» WHAT TO WORK ON: Update all of the items below so that "SUBSCRIBE" becomes "SIGN UP", and leave everything else as it is.

» INPUT DATA:
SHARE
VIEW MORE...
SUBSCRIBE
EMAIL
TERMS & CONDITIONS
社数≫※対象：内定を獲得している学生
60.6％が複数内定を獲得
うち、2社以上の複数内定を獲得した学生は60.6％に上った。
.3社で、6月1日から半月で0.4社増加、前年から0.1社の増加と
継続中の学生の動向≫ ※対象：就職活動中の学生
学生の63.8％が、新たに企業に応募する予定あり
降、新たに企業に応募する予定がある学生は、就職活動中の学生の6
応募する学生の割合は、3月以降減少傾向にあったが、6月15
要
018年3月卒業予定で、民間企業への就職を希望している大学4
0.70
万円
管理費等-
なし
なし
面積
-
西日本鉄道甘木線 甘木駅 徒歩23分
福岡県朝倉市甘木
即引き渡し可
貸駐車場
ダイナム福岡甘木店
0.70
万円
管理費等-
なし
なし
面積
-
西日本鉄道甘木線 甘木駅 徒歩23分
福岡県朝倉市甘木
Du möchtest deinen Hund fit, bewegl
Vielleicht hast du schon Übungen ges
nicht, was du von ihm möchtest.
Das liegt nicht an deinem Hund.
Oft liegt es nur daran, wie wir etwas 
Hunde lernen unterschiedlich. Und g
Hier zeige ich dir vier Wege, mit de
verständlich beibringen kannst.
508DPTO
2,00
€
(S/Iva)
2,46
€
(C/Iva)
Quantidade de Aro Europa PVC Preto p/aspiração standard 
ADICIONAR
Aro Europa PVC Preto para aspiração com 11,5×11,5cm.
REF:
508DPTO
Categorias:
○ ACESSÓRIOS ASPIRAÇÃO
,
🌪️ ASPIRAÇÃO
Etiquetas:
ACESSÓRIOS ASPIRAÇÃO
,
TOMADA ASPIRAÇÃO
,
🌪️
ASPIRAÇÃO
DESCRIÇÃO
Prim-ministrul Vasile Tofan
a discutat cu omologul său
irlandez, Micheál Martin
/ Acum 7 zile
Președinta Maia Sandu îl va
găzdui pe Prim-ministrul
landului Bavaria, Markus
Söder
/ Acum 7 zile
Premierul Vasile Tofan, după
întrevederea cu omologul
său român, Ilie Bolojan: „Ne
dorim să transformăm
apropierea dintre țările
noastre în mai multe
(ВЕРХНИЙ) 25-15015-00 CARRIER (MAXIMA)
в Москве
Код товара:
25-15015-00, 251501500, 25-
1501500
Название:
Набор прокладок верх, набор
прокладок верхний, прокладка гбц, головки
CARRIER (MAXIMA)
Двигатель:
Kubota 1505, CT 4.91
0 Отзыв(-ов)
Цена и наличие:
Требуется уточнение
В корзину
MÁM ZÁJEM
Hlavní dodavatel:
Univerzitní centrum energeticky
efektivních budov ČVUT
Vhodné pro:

» RESULT OF THIS TASK:
SHARE
VIEW MORE...
SIGN UP
EMAIL
TERMS & CONDITIONS
社数≫※対象：内定を獲得している学生
60.6％が複数内定を獲得
うち、2社以上の複数内定を獲得した学生は60.6％に上った。
.3社で、6月1日から半月で0.4社増加、前年から0.1社の増加と
継続中の学生の動向≫ ※対象：就職活動中の学生
学生の63.8％が、新たに企業に応募する予定あり
降、新たに企業に応募する予定がある学生は、就職活動中の学生の6
応募する学生の割合は、3月以降減少傾向にあったが、6月15
要
018年3月卒業予定で、民間企業への就職を希望している大学4
0.70
万円
管理費等-
なし
なし
面積
-
西日本鉄道甘木線 甘木駅 徒歩23分
福岡県朝倉市甘木
即引き渡し可
貸駐車場
ダイナム福岡甘木店
0.70
万円
管理費等-
なし
なし
面積
-
西日本鉄道甘木線 甘木駅 徒歩23分
福岡県朝倉市甘木
Du möchtest deinen Hund fit, bewegl
Vielleicht hast du schon Übungen ges
nicht, was du von ihm möchtest.
Das liegt nicht an deinem Hund.
Oft liegt es nur daran, wie wir etwas 
Hunde lernen unterschiedlich. Und g
Hier zeige ich dir vier Wege, mit de
verständlich beibringen kannst.
508DPTO
2,00
€
(S/Iva)
2,46
€
(C/Iva)
Quantidade de Aro Europa PVC Preto p/aspiração standard 
ADICIONAR
Aro Europa PVC Preto para aspiração com 11,5×11,5cm.
REF:
508DPTO
Categorias:
○ ACESSÓRIOS ASPIRAÇÃO
,
🌪️ ASPIRAÇÃO
Etiquetas:
ACESSÓRIOS ASPIRAÇÃO
,
TOMADA ASPIRAÇÃO
,
🌪️
ASPIRAÇÃO
DESCRIÇÃO
Prim-ministrul Vasile Tofan
a discutat cu omologul său
irlandez, Micheál Martin
/ Acum 7 zile
Președinta Maia Sandu îl va
găzdui pe Prim-ministrul
landului Bavaria, Markus
Söder
/ Acum 7 zile
Premierul Vasile Tofan, după
întrevederea cu omologul
său român, Ilie Bolojan: „Ne
dorim să transformăm
apropierea dintre țările
noastre în mai multe
(ВЕРХНИЙ) 25-15015-00 CARRIER (MAXIMA)
в Москве
Код товара:
25-15015-00, 251501500, 25-
1501500
Название:
Набор прокладок верх, набор
прокладок верхний, прокладка гбц, головки
CARRIER (MAXIMA)
Двигатель:
Kubota 1505, CT 4.91
0 Отзыв(-ов)
Цена и наличие:
Требуется уточнение
В корзину
MÁM ZÁJEM
Hlavní dodavatel:
Univerzitní centrum energeticky
efektivních budov ČVUT
Vhodné pro:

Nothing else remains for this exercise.